8. Свободное грехопадение тел
Характерно: кантовские априори, регулирующие механику познания и предстающие в качестве скрижалей нового научного этоса, оказывались сами небывалой эмпирикой некоего фундаментального априори — жаргон рациональности позволил бы говорить здесь о «метаприори», — которое в итоге
организовывало не только устроенность «нашего» рассудка, но и через него феномен научности в целом; этим априори, занимающим по отношению к рассудку такую же препостулирующую позицию, какую рассудок занимал в отношении чувственного опыта, была смерть, некое трансцендентальное единство смерти, если что и делающее возможным в аналитике познавательного акта, то не логический эвфемизм синтетических априорных суждений, а мертворожденность любого рода суждений вообще.
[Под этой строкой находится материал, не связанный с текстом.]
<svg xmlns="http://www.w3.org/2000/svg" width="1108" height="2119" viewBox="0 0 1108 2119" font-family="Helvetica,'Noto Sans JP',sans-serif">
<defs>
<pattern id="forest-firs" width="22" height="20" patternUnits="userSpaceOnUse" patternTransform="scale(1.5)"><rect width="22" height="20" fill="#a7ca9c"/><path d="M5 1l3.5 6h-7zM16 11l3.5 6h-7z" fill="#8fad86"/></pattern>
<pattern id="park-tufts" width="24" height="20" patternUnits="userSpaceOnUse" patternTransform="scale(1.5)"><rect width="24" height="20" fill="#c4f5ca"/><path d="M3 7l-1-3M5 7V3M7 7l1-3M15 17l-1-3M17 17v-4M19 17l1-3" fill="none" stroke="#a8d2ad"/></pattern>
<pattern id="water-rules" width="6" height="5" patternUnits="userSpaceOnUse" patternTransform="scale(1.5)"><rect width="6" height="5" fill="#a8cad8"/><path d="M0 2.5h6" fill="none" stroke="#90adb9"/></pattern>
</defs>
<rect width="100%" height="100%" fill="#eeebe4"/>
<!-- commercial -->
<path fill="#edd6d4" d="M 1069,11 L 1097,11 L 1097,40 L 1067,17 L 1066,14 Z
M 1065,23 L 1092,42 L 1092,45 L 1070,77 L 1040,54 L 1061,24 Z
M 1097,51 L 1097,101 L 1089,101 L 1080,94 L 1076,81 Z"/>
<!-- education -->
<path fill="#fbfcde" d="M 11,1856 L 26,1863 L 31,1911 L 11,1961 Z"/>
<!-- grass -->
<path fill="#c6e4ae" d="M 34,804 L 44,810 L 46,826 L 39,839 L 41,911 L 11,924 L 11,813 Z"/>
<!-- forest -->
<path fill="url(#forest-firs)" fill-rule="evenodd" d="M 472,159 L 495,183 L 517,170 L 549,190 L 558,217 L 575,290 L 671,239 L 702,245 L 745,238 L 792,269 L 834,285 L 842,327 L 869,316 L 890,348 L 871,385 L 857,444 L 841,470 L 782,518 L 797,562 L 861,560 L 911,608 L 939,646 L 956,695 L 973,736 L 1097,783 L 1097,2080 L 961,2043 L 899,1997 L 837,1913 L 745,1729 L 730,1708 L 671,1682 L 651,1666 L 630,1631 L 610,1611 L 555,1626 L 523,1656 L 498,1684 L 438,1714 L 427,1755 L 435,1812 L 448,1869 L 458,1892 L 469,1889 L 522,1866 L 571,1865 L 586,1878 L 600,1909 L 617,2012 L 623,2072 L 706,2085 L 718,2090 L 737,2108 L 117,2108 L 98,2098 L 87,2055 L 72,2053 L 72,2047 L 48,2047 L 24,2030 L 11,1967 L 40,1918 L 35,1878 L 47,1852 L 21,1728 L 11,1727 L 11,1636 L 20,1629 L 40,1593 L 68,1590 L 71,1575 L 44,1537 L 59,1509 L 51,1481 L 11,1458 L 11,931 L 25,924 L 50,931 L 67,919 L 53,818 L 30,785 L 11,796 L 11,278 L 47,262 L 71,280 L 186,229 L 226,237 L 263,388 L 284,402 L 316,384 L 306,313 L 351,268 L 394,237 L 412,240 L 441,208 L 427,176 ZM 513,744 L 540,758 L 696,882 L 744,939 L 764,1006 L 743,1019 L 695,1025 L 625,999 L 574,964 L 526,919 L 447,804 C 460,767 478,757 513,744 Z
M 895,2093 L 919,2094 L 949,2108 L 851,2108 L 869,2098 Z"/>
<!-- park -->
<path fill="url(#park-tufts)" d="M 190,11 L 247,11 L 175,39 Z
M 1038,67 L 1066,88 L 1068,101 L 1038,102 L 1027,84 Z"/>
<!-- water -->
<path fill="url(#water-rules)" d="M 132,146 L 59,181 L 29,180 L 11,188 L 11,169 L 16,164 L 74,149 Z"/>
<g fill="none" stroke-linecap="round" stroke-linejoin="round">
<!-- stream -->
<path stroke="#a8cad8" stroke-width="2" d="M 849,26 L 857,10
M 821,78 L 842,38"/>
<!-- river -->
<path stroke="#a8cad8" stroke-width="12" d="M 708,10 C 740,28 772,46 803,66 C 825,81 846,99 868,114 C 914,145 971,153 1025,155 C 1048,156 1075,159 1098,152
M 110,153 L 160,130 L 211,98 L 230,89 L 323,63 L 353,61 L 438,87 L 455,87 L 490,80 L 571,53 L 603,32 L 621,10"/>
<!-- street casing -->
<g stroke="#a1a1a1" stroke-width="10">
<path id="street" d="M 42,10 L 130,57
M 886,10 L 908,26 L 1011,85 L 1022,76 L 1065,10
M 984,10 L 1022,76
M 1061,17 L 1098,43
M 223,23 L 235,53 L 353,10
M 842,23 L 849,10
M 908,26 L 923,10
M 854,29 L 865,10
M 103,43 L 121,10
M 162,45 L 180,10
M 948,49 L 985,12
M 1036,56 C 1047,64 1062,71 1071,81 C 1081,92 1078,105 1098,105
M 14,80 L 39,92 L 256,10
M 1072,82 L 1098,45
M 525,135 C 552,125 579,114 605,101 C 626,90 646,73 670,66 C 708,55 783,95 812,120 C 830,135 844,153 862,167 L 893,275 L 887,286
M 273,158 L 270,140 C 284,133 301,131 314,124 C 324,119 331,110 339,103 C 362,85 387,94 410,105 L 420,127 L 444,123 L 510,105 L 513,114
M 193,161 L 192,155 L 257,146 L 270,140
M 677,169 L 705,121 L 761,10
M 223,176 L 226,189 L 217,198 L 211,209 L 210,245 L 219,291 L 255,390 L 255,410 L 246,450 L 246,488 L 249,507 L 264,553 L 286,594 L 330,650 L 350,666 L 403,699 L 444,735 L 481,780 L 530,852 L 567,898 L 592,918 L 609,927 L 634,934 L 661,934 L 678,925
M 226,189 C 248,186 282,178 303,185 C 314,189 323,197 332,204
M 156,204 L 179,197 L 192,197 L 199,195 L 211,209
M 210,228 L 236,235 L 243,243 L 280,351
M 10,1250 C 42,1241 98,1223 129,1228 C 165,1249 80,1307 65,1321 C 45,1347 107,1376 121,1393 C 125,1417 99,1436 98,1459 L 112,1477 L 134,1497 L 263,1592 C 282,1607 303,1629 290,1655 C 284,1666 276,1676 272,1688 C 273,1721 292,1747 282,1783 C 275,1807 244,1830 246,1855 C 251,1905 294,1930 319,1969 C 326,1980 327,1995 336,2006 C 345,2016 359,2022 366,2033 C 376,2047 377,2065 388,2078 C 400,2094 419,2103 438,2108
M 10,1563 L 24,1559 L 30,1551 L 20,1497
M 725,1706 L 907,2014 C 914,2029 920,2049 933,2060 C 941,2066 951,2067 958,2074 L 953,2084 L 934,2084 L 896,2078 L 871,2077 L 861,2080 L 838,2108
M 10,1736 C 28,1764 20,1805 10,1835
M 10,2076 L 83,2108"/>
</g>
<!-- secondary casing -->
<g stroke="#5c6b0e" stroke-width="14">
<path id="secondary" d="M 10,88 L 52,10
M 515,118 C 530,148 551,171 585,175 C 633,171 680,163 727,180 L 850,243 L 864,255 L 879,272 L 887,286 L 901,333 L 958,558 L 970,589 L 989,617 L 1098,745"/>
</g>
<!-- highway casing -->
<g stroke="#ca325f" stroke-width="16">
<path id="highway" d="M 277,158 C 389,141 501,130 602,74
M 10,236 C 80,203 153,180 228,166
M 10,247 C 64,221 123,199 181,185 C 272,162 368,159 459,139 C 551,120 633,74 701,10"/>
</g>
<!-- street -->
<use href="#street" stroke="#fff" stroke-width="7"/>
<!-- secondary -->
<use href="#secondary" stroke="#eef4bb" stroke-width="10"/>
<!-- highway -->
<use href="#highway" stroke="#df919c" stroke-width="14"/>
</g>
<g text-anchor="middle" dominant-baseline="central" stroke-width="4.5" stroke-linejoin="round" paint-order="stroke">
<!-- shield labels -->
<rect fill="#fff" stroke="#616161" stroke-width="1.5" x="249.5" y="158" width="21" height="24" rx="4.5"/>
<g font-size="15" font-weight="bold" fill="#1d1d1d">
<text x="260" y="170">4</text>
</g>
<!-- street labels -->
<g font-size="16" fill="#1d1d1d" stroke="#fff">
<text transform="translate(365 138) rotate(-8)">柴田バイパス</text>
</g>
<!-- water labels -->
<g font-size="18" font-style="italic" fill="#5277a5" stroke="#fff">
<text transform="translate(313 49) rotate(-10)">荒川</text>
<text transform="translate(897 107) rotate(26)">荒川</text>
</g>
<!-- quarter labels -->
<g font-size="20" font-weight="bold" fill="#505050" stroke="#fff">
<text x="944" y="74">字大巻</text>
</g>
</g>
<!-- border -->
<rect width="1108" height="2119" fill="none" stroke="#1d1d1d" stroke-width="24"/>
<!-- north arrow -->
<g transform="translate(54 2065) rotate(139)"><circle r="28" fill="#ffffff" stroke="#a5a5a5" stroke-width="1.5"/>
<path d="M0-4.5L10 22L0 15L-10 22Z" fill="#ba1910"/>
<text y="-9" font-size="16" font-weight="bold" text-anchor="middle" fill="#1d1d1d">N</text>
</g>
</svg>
Речь шла о переносе анатомической техники с «тела» на «мысль», об аутопсии «мысли» методом, имитирующим работу прозектора; так, по крайней мере, характеризует задачу сам Кант в уже упоминавшемся выше отрывке из письма к анатому Зёммерингу. Тенденция отнюдь не частная и не произвольная; за познавательным идеалом «всеобщего и необходимого» знания лежали не логические требования, а бессознательная тотальность перцептуального горизонта эпохи, разыгрывающей маскарад жизненности на фоне острейшего дефицита жизни[426]. Косметический иллюзион и на этот раз одерживал верх; нет более иллюзорного зрелища, чем роскошный камуфляж этой неживой жизни, казалось бы, одержимой некой никак не протоколируемой игрой: «притворяться непогибшей» и, более того, единственно живой; «qui n’a pas vécu avant 1789, — скажет впоследствии Талейран, — ne connaît pas la douceur de vivre»; странное признание, которое можно было бы оценить словами одного французского дипломата о Бисмарке: «Он так хорошо умеет обманывать, без того чтобы лгать»; чего недоставало этой «douceur», так это именно жизни, оказавшейся вдруг самой темной, самой неожиданной и нереальной вещью в мире; во всем господствовала уже механика; прирученная Вселенная
так и просилась опочить в безукоризненной системе одновременных дифференциальных уравнений, и Кант весьма кстати обмолвился о невозможности рационального постижения хотя бы одной гусеницы или былинки. В познании, априори организованном смертью (не той смертью, которая, по Шеллингу, есть эссентификация, отсеивающая случайное и сохраняющая собственно человеческое, а той «общезначимой», значимость которой лежит единственно в недостатке сознания поверх смерти) жизни не могло быть места; жизнь эпатировала как скандал, выходка, дурной тон, попытка… неуклюже сунуть кому-то тысячу фунтов; в конце концов, принимать эту жизнь всерьез и считаться с нею выглядело просто неприличием, — рационалистическая эпистема уподоблялась жене Августа, ухитрившейся однажды пройти мимо голого раба и не увидеть его к вящей славе музы Клио. Характерен в этом отношении статус дисциплин, исследующих явления органической природы; реплика Дриша, фиксирующая уже из нашего века совершенный биологический «застой»[427], приложима ко всем без исключения параграфам университетски ратифицированной биологии; как и в механике речь шла здесь об уровнях «интерпретации», и если Кювье удалось сделать громадный шаг вперед по сравнению с Линнеем, то шаг этот не имел ничего общего с познанием собственно, сводясь и здесь к интралингвистическому усовершенствованию структур научного дискурса; еще раз словами Дриша: «Манипулировать фразами всегда удобнее, чем мыслить»[428]. Рациональная теория познания позаботилась о том, чтобы предмет научного исследования был не «самой вещью», а «для-нас-вещью»; «нам» оставалась забота о внутренней непротиворечивости «фраз», уже безостаточно
выдававших себя за «вещи»; с какого-то момента не слыть ученым значило отречься от кода ученой речи и выйти за рамки соответствующей фразеологии и идиоматики; если «вещь» оказывалась синтезом «понятия» и «акустического образа», то научно понять что-либо не могло уже быть не чем иным, как мозговой реакцией на знакомый фонетико-акустический ряд[429]; меткая дефиниция Фуко: «Натуралист — это человек, имеющий дело со зримой структурой и характерным наименованием. Не с жизнью»[430]— не несет в себе и тени парадокса; «жизнью» можно было заниматься в «лирике» или «мистике»; в дискурсивном пространстве научного матезиса она продолжала оставаться анонимным и, следовательно, несуществующим казусом.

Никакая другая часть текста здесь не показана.